The Society welcomes amendments to eligibility criteria for the Parenting Payment Single to single parents whose youngest child is aged up to 14, which will improve the lives of 57,000 single parents, most of whom are women, and their children.
‘This cohort is high among those seeking assistance from the Society and other emergency relief and food-relief organisations,’ Mr Gaetani said.
‘This decision, coupled with last Friday’s commitment to abolish the punitive ParentsNext Program, demonstrates the Government is listening to women and advocates about the importance of freeing families from poverty,’ Mr Gaetani said.
The Society also welcomes electricity bill relief and funding to improve the energy efficiency of low-income households.
‘Electricity, and other utility bills, are a substantial contributor to the cost-of-living pressures on low-income households,’ Mr Gaetani said.
‘We know that low-income households are more adversely affected by energy stress, with a greater proportion of their income going towards covering these costs,’ Mr Gaetani said.
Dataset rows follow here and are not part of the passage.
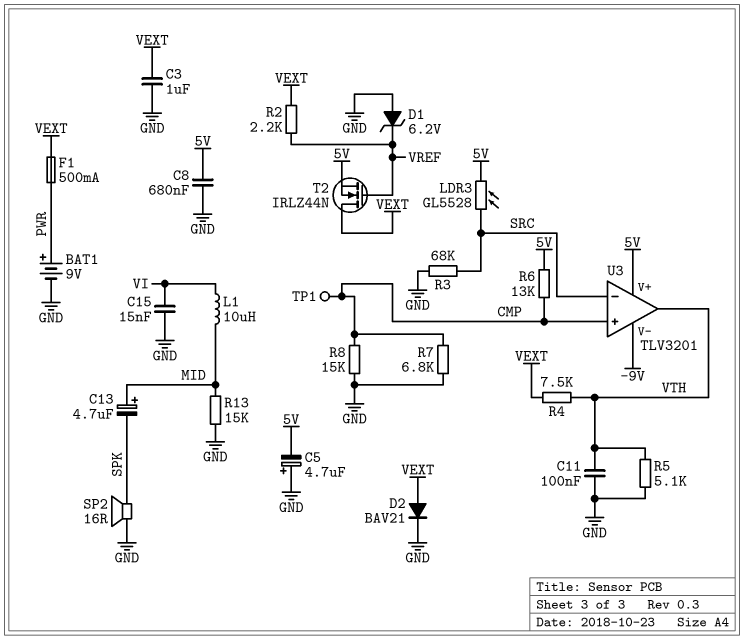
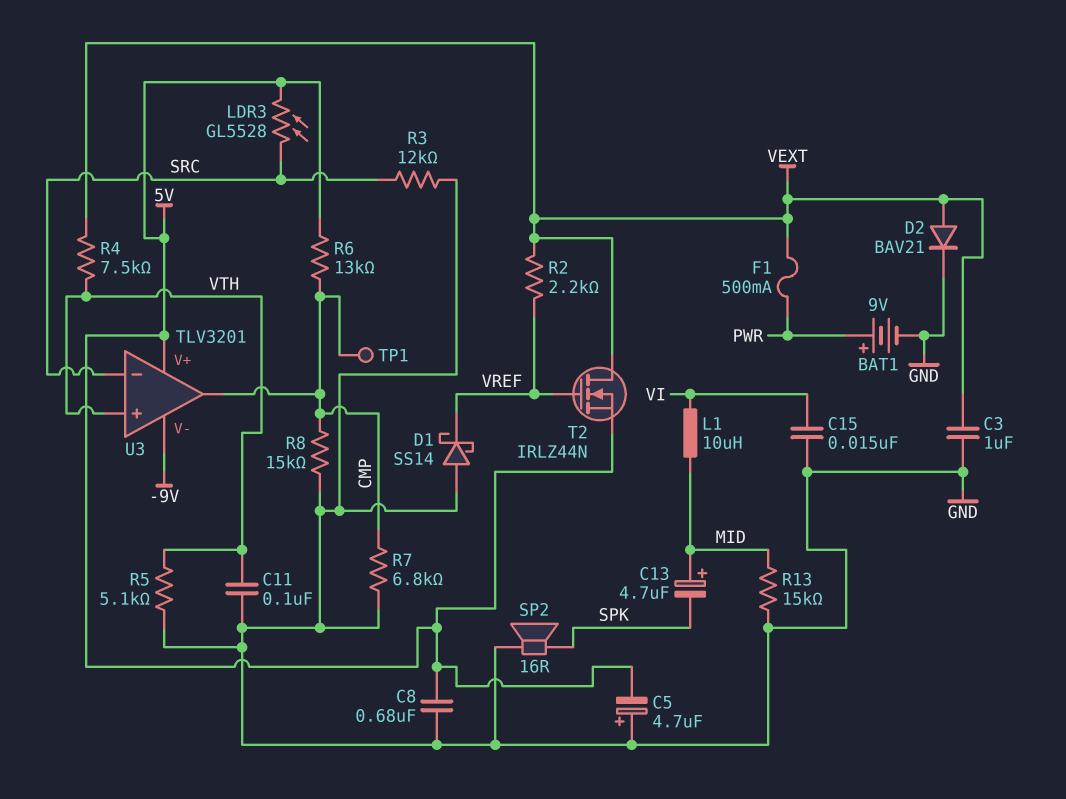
D1: zener 6.2V (A GND, K VREF) -> schottky SS14 (A GND, K VREF)
R3: 68k (GND, SRC) -> 12k (GND, SRC)
U3 pin in+: CMP -> VTH
U3 pin out: VTH -> CMP

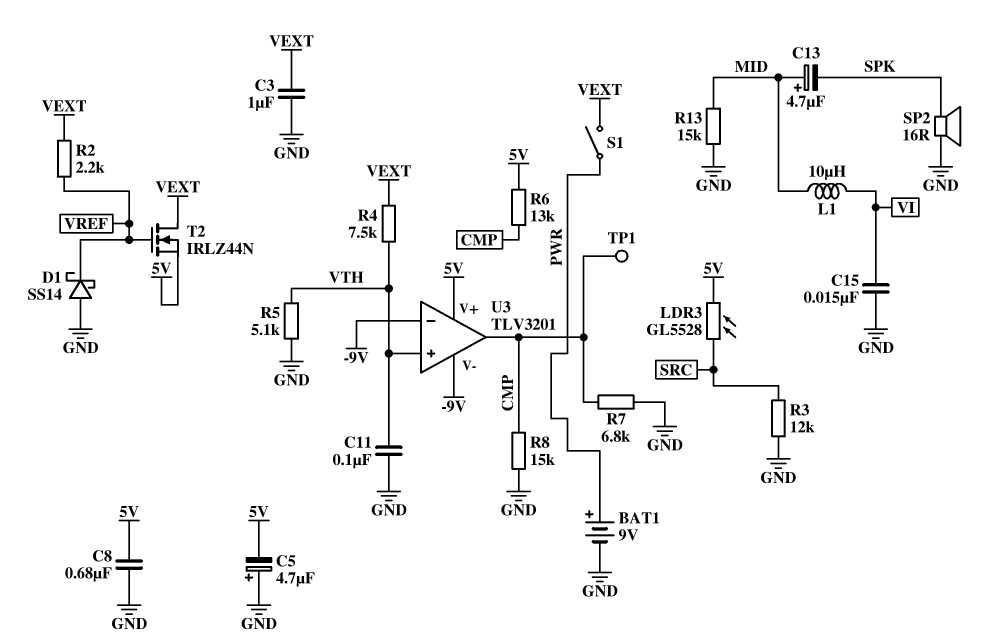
D2: diode BAV21 (A VEXT, K GND) -> none
F1: 500mA (PWR, VEXT) -> none
S1: none -> switch (PWR, VEXT)
U3 pin in-: SRC -> -9V

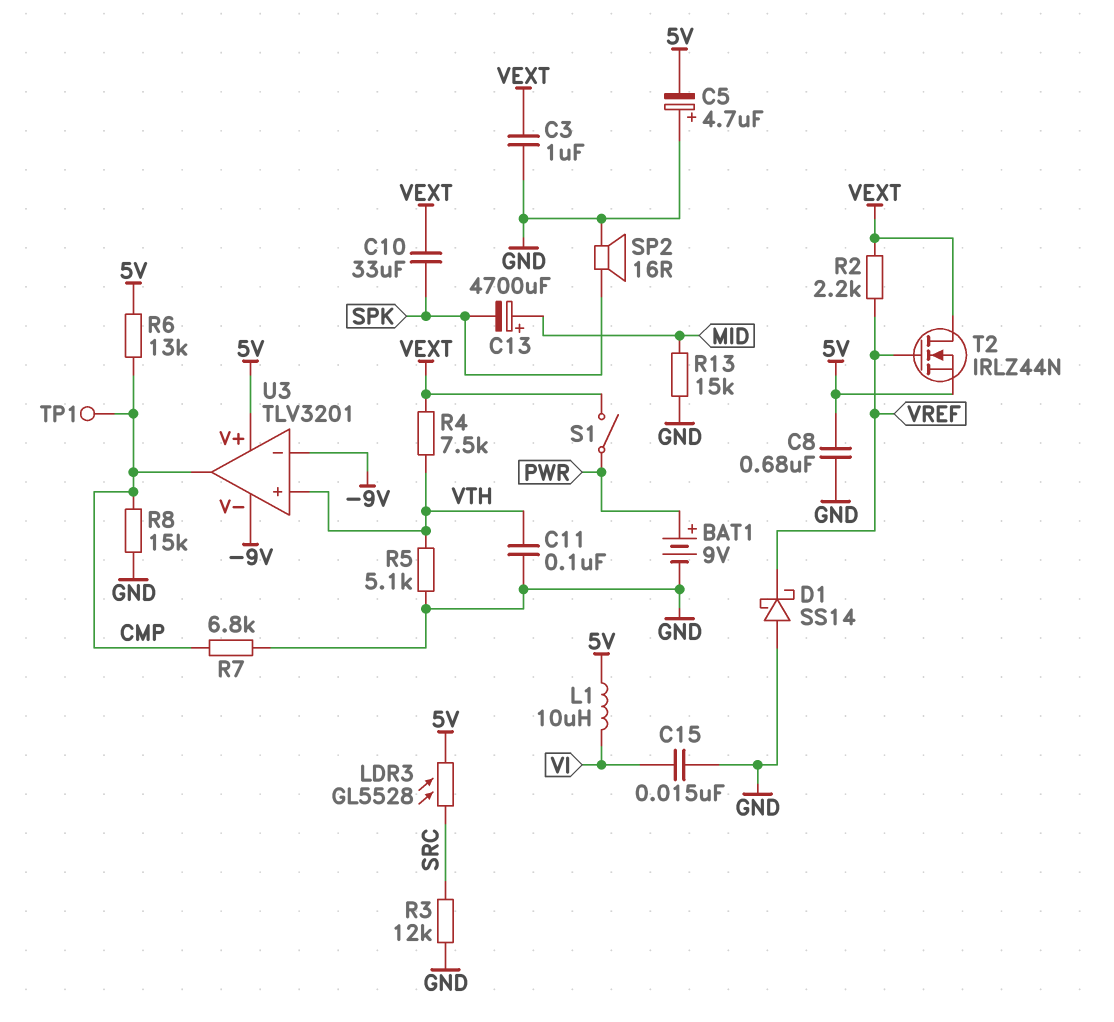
C10: none -> 33uF (SPK, VEXT)
C13: 4.7uF (plus MID, minus SPK) -> 4700uF (plus MID, minus SPK)
L1: 10uH (MID, VI) -> 10uH (5V, VI)

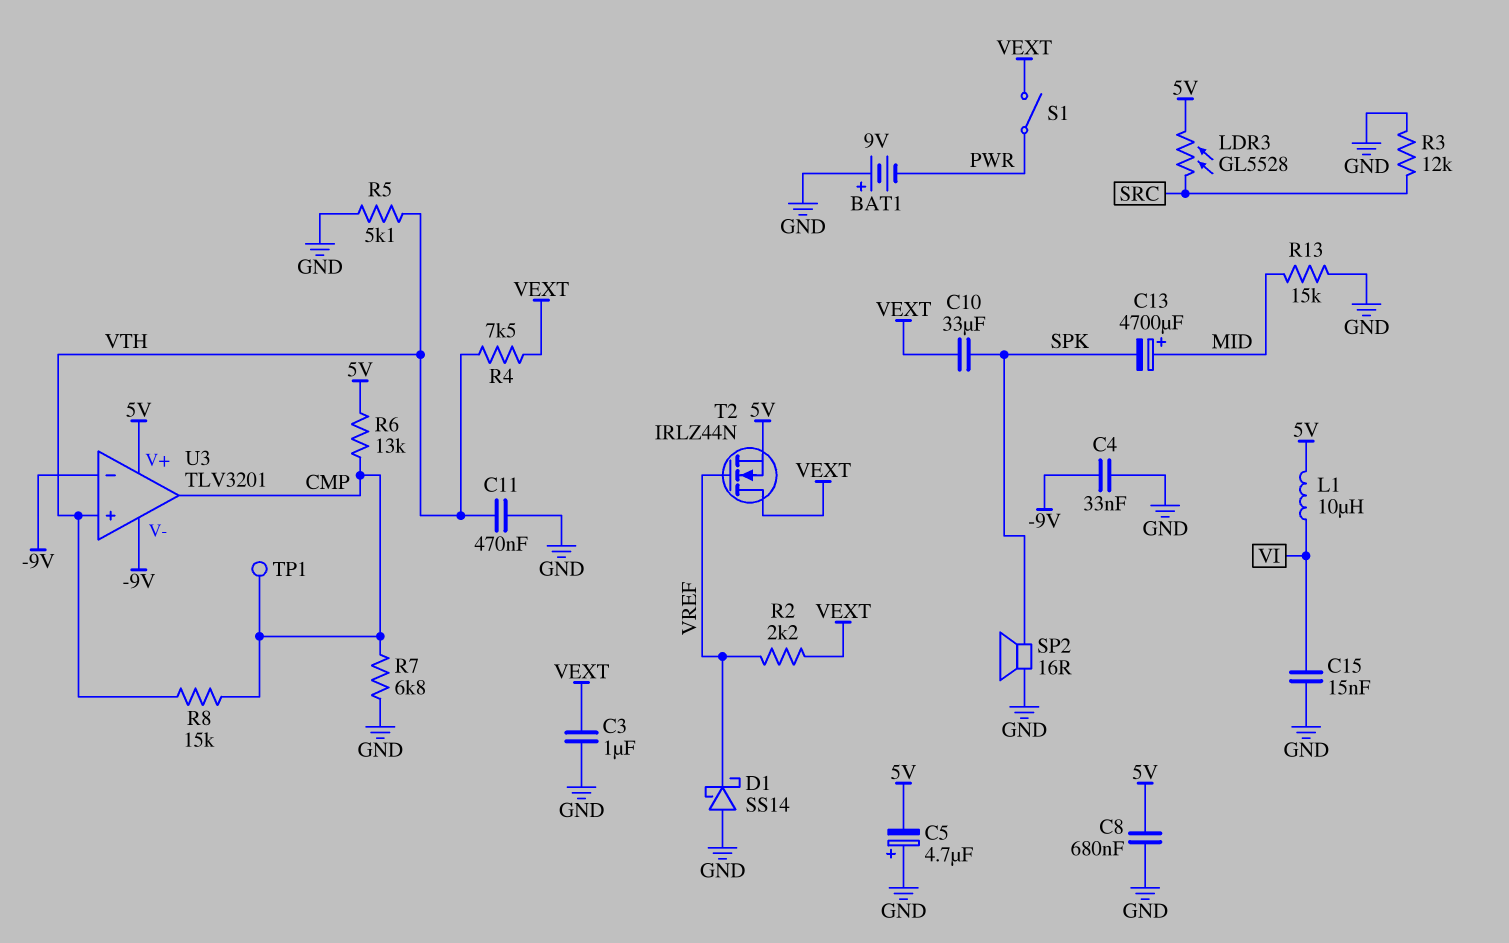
BAT1: 9V (plus PWR, minus GND) -> 9V (plus GND, minus PWR)
C4: none -> 33nF (-9V, GND)
C11: 100nF (GND, VTH) -> 470nF (GND, VTH)
R8: 15k (CMP, GND) -> 15k (CMP, VTH)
‘Help with meeting utility costs is one of the areas of greatest demand experienced by the Society,’ Mr Gaetani said.
Housing and Homelessness
The Society welcomes the 15% increase in Commonwealth Rent Assistance but is concerned that it is insufficient to enable recipients to secure a home in the current out-of-control rental market.
‘The Government must commit to a review of Commonwealth Rent Assistance to ensure the program is fit for purpose and can achieve its objectives of helping vulnerable Australians put a roof over their
heads,’ Mr Gaetani said.
The Society welcomes the Government’s decision to lift the National Housing Finance and Investment Corporation liability cap of the Affordable Housing Bond Aggregator by $2 billion to $7.5 billion.
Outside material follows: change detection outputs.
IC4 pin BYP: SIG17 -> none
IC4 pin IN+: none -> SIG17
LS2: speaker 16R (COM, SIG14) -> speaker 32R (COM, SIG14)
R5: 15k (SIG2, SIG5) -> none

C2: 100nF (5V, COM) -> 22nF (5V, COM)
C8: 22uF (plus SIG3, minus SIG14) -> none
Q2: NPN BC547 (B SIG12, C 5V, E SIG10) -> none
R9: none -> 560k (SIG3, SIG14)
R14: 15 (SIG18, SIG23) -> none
‘This will provide more low-cost loans to community housing providers and support around 7,000 more new social and affordable homes,’ Mr Gaetani said.
The amendment of NHFIC’s Investment Mandate to require the Corporation to allocate a minimum of 1,200 homes to be delivered in each state and territory within five years of the Housing Australia Future Fund commencing operation and the broadening of experience and perspectives on the National Housing and Affordability Council through the appointment of up to three additional members are also positive steps forward.
The Society welcomes the Government’s $3.5 billion investment in Medicare to improve access to bulk billing, particularly for Commonwealth concession card holders, pensioners and children under 16. This assistance is well targeted.
Closing the Gap
The investment of $111.7 million for a new one-year remote housing agreement with the Northern Territory Government and $100 million over two years for urgent work on housing and essential infrastructure on Northern Territory homelands are important initiatives to address chronic housing shortfalls in the Northern Territory.
The Government’s $150 million commitment to improve water security for regional and remote First Nations communities through the National Water Grid Fund and $20.8 million to undertake urgent repairs and capital works for Aboriginal Hostels Limited are also welcome.
Asylum Seekers and Refugees
The Society is disappointed that no commitment has been made to fully reinstate the funding of Status Resolution Support Services.
‘We acknowledge funding to continue merits review of unsuccessful protection visa applications, support for visa holders experiencing domestic and family violence and increased mental health support for culturally and linguistically diverse communities,’ Mr Gaetani said.
‘However, people awaiting determination of their refugee status are perhaps the most disadvantaged in this country, with almost no safety net to draw upon.’ Mr Gaetani said.
The St Vincent de Paul Society in Australia has more than 45,000 members and volunteers, who work
hard to assist people in need and combat social injustice across Australia. Internationally, the Society
operates in 153 countries and has over 800,000 members.